Operation Manual

183
Diverse
10
Verklarende woordenlijst
A functie (Diafragmavoorkeuze)
Bij deze functie stelt u zelf het diafragma in en de camera kiest daar
automatisch de sluitertijd bij, zodat de best mogelijke belichting wordt
verkregen.
AE (Automatic Exposure – automatische belichtingsregeling)

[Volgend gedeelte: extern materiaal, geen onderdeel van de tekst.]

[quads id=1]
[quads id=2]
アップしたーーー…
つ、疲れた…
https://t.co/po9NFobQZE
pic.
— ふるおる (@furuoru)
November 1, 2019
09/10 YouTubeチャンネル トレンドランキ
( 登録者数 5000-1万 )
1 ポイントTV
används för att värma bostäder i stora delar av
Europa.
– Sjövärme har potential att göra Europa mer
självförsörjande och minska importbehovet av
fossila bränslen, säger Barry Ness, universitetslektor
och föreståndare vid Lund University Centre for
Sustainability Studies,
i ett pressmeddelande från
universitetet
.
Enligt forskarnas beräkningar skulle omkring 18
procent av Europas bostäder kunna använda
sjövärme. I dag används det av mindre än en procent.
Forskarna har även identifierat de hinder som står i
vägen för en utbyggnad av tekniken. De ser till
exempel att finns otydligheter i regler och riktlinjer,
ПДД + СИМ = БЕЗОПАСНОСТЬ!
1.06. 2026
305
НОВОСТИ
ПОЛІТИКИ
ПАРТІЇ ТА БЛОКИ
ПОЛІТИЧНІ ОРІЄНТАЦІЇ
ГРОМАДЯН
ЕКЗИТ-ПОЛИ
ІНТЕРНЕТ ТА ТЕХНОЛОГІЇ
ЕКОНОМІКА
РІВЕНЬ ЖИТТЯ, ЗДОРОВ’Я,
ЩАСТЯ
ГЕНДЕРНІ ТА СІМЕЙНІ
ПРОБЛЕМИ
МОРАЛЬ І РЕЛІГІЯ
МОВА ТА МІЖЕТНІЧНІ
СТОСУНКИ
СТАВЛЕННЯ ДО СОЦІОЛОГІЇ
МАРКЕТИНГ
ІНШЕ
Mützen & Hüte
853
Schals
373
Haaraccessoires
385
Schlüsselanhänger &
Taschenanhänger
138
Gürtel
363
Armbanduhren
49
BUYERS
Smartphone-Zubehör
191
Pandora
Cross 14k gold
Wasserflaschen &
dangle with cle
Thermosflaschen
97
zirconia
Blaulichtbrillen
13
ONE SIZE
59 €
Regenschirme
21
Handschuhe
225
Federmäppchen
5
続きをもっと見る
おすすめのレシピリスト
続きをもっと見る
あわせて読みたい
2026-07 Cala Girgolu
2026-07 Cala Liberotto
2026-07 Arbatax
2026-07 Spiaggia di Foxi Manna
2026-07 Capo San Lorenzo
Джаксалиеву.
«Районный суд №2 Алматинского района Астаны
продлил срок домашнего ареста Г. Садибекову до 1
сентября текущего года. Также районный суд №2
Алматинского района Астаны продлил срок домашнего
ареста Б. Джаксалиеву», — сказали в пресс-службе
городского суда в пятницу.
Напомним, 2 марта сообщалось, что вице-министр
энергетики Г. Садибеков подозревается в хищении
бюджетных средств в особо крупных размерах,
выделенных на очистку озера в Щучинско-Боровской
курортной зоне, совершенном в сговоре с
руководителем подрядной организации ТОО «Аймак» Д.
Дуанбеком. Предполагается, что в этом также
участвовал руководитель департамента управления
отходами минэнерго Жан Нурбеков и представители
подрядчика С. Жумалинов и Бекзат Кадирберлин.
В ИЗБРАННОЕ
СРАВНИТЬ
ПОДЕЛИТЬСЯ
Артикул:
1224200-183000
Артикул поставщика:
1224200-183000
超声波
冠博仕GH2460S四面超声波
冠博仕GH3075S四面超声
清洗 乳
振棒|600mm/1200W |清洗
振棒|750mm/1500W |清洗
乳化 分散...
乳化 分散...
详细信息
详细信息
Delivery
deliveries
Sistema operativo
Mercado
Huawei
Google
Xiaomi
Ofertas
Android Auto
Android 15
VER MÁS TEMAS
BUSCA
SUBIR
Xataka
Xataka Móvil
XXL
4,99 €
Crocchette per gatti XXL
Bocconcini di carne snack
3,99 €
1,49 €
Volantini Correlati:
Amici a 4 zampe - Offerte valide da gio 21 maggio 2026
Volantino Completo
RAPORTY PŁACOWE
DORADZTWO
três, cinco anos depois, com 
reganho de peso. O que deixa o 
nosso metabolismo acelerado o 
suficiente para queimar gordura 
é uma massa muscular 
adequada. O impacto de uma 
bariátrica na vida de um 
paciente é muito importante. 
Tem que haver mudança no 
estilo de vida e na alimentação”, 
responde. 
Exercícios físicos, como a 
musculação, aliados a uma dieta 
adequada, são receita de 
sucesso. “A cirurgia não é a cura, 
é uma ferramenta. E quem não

De camera stelt automatisch de belichting in. De camera beschikt daarbij
over 3 (drie) automatische belichtingsfuncties: de functie P waarbij de
camera zowel het diafragma als de sluitertijd instelt, de A-functie waarbij de
gebruiker het diafragma kiest de camera daar automatisch de sluitertijd bij
instelt en de S-functie waarbij de gebruiker de sluitertijd kiest de camera daar
automatisch het diafragma bij instelt.
Met de camera in de stand M stelt de gebruiker zelf diafragma en sluitertijd in.
Belichting
De hoeveelheid licht die nodig is om een beeld vast te leggen. De belichting
van het beeld wordt bepaald door de tijd gedurende welke de sluiter open
staat (sluitertijd) en de hoeveelheid licht die door de lens binnenvalt
(diafragma).
Bruto aantal pixels
Het totale aantal pixels waaruit een CCD bestaat. Niet alle pixels worden
gebruikt om een beeld te genereren.
CCD (Charge-coupled Device)
Het beeldvormende element dat het licht dat door de lens binnenvalt omzet
in elektrische signalen. Bij deze camera wordt het invallende licht omgezet in
RGB-signalen.
Contrastdetectiemethode
Met deze methode wordt de afstand tot het onderwerp bepaald. De camera
bepaalt of het beeld is scherpgesteld aan de hand van het contrast niveau in
het onderwerp.
Diafragma
De instelbare lensopening die de hoeveelheid licht bepaalt die de camera
binnenvalt. Hoe groter de lensopening, hoe kleiner de scherptediepte en hoe
waziger de achtergrond. Hoe kleiner de lensopening, hoe groter de
scherptediepte en hoe scherper de achtergrond. De diafragmawaarde wordt
uitgedrukt in een aantal f/stops. Een grotere diafragmawaarde komt overeen
met een kleinere lensopening terwijl kleinere diafragmawaarden een grotere
lensopening voorstellen.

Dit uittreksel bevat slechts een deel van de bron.